» Description of the task: Reproduce the text of every item below line for line, with no character changed, added or left out.

= = =

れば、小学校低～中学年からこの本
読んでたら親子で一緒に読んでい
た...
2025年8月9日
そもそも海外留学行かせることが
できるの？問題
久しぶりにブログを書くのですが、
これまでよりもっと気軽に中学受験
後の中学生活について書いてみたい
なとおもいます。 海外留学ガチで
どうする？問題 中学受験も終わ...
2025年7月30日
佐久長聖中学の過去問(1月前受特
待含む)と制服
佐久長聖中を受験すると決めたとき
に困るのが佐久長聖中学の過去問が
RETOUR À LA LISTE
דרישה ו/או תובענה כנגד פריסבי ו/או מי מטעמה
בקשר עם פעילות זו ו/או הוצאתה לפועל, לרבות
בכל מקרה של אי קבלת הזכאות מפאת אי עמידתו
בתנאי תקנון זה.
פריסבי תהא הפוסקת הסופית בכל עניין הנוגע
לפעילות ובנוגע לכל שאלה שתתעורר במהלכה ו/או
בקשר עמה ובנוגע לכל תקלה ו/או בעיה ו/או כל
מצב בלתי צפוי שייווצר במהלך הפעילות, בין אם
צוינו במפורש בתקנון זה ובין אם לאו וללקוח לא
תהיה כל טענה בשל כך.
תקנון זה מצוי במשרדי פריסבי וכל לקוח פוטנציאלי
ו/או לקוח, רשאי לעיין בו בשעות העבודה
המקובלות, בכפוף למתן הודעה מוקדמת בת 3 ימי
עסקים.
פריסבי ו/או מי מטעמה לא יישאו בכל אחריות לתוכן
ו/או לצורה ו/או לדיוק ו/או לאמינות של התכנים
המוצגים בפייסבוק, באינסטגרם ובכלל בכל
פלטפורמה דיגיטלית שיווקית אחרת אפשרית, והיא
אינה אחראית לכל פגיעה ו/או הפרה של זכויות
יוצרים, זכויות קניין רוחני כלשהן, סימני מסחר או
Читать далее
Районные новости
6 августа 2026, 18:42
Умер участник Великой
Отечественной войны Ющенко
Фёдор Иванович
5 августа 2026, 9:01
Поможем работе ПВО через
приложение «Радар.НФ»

= = =

» Finished exercise:
れば、小学校低～中学年からこの本
読んでたら親子で一緒に読んでい
た...
2025年8月9日
そもそも海外留学行かせることが
できるの？問題
久しぶりにブログを書くのですが、
これまでよりもっと気軽に中学受験
後の中学生活について書いてみたい
なとおもいます。 海外留学ガチで
どうする？問題 中学受験も終わ...
2025年7月30日
佐久長聖中学の過去問(1月前受特
待含む)と制服
佐久長聖中を受験すると決めたとき
に困るのが佐久長聖中学の過去問が
RETOUR À LA LISTE
דרישה ו/או תובענה כנגד פריסבי ו/או מי מטעמה
בקשר עם פעילות זו ו/או הוצאתה לפועל, לרבות
בכל מקרה של אי קבלת הזכאות מפאת אי עמידתו
בתנאי תקנון זה.
פריסבי תהא הפוסקת הסופית בכל עניין הנוגע
לפעילות ובנוגע לכל שאלה שתתעורר במהלכה ו/או
בקשר עמה ובנוגע לכל תקלה ו/או בעיה ו/או כל
מצב בלתי צפוי שייווצר במהלך הפעילות, בין אם
צוינו במפורש בתקנון זה ובין אם לאו וללקוח לא
תהיה כל טענה בשל כך.
תקנון זה מצוי במשרדי פריסבי וכל לקוח פוטנציאלי
ו/או לקוח, רשאי לעיין בו בשעות העבודה
המקובלות, בכפוף למתן הודעה מוקדמת בת 3 ימי
עסקים.
פריסבי ו/או מי מטעמה לא יישאו בכל אחריות לתוכן
ו/או לצורה ו/או לדיוק ו/או לאמינות של התכנים
המוצגים בפייסבוק, באינסטגרם ובכלל בכל
פלטפורמה דיגיטלית שיווקית אחרת אפשרית, והיא
אינה אחראית לכל פגיעה ו/או הפרה של זכויות
יוצרים, זכויות קניין רוחני כלשהן, סימני מסחר או
Читать далее
Районные новости
6 августа 2026, 18:42
Умер участник Великой
Отечественной войны Ющенко
Фёдор Иванович
5 августа 2026, 9:01
Поможем работе ПВО через
приложение «Радар.НФ»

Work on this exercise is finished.